Calvinistes et catholiques furent d’accord pour trouver l’exigence singulièrement odieuse. La tyrannie leur apparut sous cette forme plus intolérable encore que lorsqu’elle s’attaquait uniquement à leurs consciences. On a souvent raillé à ce sujet le peuple des Pays-Bas. On l’a fait, je crois, sans justice. Le peuple des Pays-Bas montrait simplement en cette occasion qu’il avait une idée très nette des conditions auxquelles ont pu se constituer les sociétés humaines. Laborieux, il n’entendait pas qu’on prétendît disposer sans son aveu des fruits de son travail. Il plaçait la liberté en dehors du domaine des chimères, sur le véritable terrain où elle ait le droit de se déclarer inexpugnable. Heureux les peuples qui ne font de révolution que pour une taxe illégalement imposée ! Ceux-là sont doués de l’esprit politique ; les autres auront toujours, quoi qu’ils fassent, besoin d’un maître.

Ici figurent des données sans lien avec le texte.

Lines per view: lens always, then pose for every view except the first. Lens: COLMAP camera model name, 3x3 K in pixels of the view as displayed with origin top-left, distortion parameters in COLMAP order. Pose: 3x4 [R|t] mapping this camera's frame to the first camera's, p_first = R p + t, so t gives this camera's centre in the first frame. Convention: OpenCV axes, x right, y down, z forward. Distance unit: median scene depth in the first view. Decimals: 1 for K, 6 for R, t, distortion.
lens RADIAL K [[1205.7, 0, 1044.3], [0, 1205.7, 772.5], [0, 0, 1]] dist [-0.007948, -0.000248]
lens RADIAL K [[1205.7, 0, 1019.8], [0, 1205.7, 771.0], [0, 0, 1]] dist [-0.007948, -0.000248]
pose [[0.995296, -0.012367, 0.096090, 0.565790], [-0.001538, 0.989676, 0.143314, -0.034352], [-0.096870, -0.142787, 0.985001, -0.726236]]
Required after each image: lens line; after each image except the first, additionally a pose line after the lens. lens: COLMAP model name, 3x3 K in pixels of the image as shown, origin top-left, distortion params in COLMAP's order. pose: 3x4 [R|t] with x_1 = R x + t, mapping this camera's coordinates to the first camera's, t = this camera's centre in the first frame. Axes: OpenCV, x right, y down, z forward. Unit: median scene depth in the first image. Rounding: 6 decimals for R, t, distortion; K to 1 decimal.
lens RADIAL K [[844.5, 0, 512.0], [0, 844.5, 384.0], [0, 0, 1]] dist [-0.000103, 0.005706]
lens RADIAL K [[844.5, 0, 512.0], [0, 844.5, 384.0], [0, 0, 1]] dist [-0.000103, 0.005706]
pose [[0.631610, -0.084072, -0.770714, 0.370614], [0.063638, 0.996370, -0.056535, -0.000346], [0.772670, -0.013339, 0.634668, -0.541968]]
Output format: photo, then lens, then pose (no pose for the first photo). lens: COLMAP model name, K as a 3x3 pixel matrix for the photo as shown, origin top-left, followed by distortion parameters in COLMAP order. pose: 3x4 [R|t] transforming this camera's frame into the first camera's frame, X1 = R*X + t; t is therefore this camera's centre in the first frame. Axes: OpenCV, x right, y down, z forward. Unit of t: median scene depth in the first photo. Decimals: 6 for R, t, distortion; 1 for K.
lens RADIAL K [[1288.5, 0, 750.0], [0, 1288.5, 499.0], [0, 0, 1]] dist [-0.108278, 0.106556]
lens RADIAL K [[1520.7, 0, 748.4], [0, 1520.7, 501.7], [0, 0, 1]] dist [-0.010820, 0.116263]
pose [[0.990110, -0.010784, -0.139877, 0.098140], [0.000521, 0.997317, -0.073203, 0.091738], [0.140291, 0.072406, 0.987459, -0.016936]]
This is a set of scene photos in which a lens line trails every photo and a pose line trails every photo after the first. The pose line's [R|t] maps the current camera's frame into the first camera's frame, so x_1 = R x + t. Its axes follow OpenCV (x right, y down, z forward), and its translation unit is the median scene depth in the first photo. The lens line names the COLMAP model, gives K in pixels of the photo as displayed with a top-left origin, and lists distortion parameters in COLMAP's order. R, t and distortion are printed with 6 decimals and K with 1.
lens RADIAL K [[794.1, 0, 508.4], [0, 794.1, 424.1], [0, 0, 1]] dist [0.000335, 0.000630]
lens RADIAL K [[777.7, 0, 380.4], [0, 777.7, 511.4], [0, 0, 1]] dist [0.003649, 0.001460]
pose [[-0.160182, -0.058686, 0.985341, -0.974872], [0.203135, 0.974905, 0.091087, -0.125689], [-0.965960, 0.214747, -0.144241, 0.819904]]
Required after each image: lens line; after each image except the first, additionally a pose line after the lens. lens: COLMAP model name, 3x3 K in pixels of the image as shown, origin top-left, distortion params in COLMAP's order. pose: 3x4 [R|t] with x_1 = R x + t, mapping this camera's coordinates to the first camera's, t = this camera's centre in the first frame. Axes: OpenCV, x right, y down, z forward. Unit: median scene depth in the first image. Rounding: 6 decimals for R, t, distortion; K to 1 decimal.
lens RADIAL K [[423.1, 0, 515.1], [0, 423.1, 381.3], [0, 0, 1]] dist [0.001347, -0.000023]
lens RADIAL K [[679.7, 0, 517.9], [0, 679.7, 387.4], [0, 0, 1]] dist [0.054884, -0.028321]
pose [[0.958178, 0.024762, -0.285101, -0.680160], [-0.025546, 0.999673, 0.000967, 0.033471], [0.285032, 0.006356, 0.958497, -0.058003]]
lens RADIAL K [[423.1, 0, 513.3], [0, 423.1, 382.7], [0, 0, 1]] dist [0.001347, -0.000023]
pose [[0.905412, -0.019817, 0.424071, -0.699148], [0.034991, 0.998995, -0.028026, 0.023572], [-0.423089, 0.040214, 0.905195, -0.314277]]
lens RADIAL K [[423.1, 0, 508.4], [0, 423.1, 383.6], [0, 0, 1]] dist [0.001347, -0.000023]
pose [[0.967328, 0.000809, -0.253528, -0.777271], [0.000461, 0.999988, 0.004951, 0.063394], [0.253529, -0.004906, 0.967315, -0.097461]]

Les États cédèrent sous la menace d’une épée triomphante ; le peuple néerlandais ne s’inclina pas aussi aisément. Il mit encore une fois ses remontrances en chansons :

Aidez-vous vous-mêmes à cette heure ; alors Dieu vous aidera.
Il vous délivrera des liens et des verrous du tyran,
Néerlandais opprimés.
Vous portez déjà la corde autour du cou :
Hâtez prestement vos pieuses mains.

L’orgueil espagnol, faux et méchant,
Vous envoyait un bourreau impie,
Pour que vous devinssiez impies à votre tour.
Il vous a déjà dérobé la parole de Dieu par un artifice humain :
Maintenant il veut vous voler votre argent.

A chacun il prend son bien le plus précieux :
Quiconque ne veut échanger la parole divine, douce nourriture des âmes
Pour de la drèche,
Le paiera d’un sang rouge,
Ou devra se résigner à errer nu.

Mais celui qui met son cœur dans Mammon
Va perdre aussi son cher argent,
Son Dieu, sa chair Adèle :
Albe exige avec violence le dixième denier.
Qui le donne une fois le donnera toujours.

Donnez souvent un sur dix ;
Il vous restera en dernier lieu un ou rien.
Le berger peut se contenter de la laine ;
Celui-ci ne se contente ni de la laine ni du lait :
Il veut écorcher les petites brebis.